Both sides have not carried out obligations: For example, the Palestinians have not moved to disarm militants, and Israel has not frozen construction in Jewish settlements in the West Bank and Gaza or dismantled scores of unauthorized outposts. Israeli troops also remain in control of most West Bank towns.
Erekat reiterated a Palestinian desire for the deployment of monitors to guarantee and verify progress in the peace plan, which calls for an end to violence and a Palestinian state on the West Bank and Gaza Strip by 2005.
Both sides have turned to Washington to play a pivotal role in negotiating peace. Sharon and Abbas held separate summits with President Bush in late July, each seeking support for their positions. Sharon and Abbas last met on July 20.
Abbas met in Gaza Tuesday with Hamas and Islamic Jihad leaders. Afterward, spokesmen of the two groups demanded the release of all Palestinian prisoners and said they did not discuss extending their truce because of Israeli violations.

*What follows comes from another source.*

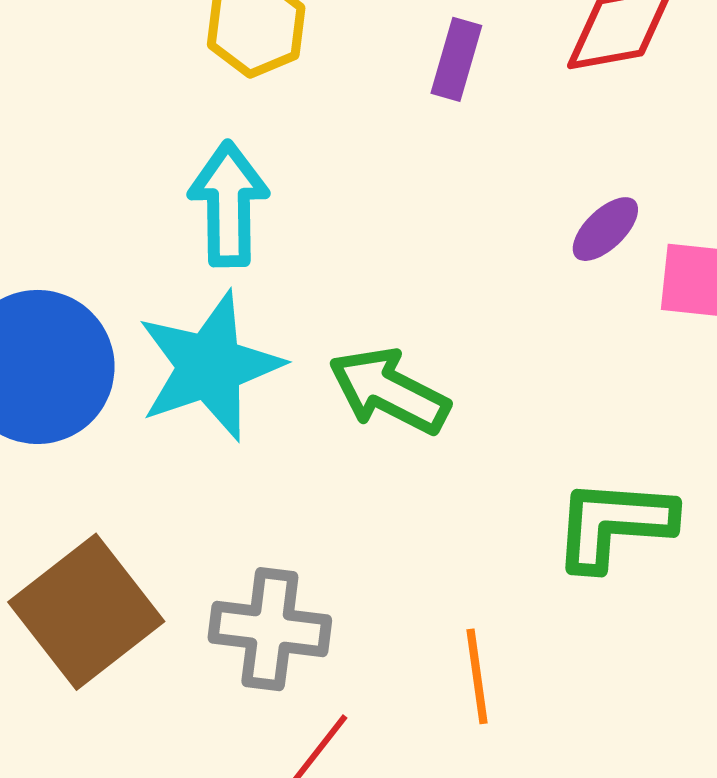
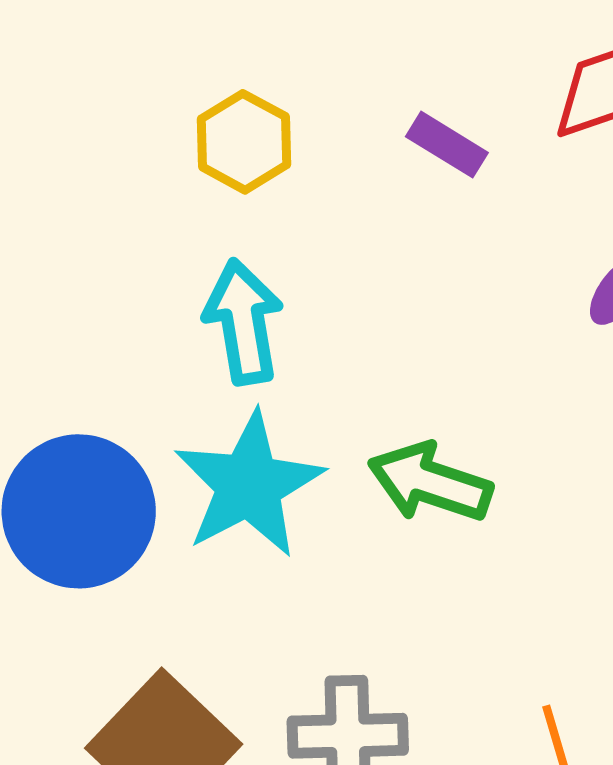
purple rectangle: (456, 59) -> (447, 145), turned -66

Islamic Jihad spokesman Nafez Azzam backed Abbas' decision to call off his meeting with Sharon.
"There is no reason to have meetings with the Israelis while they are continuing their aggression against our people," he said.
Israel has resisted quick movement on the peace plan, demanding that Palestinian forces dismantle militant groups and confiscate illegal weapons as required under the road map. Palestinians argue a confrontation with the militants could lead to civil war.
Israel on Monday rolled back a commitment to withdraw from two more West Bank towns after gunmen ambushed an Israeli car the night before, wounding four Israelis. Israel said the transfers would not go ahead until the Palestinians take action against the shooters.
Militants from the Al Aqsa Martyrs' Brigades, which is affiliated with Palestinian leader Yasser Arafat's Fatah movement, claimed responsibility.
A senior Israeli security official said Tuesday that there have been 178 attacks since June 29, including 118 gunfire incidents. The official, who spoke on condition of anonymity, said many of the recent attacks carried out by Al Aqsa militants were funded and directed by Iran.
On Monday, Israel published a list of 342 security prisoners and 97 criminal inmates it plans to free, including some members of Hamas and Jihad.
The army said most of the prisoners would be released Wednesday afternoon, dropped off at four checkpoints in the West Bank and one in Gaza. The plan was met with skepticism by many Palestinians who said that the bulk of the prisoners were being released shortly before their sentences were to end anyway.
"For me as a father I hope that all the prisoners are released and not just Hussein," said Salman Abu Eid, whose son Hussein was to be freed after serving 13 years of his 15-year sentence for belonging to Islamic Jihad.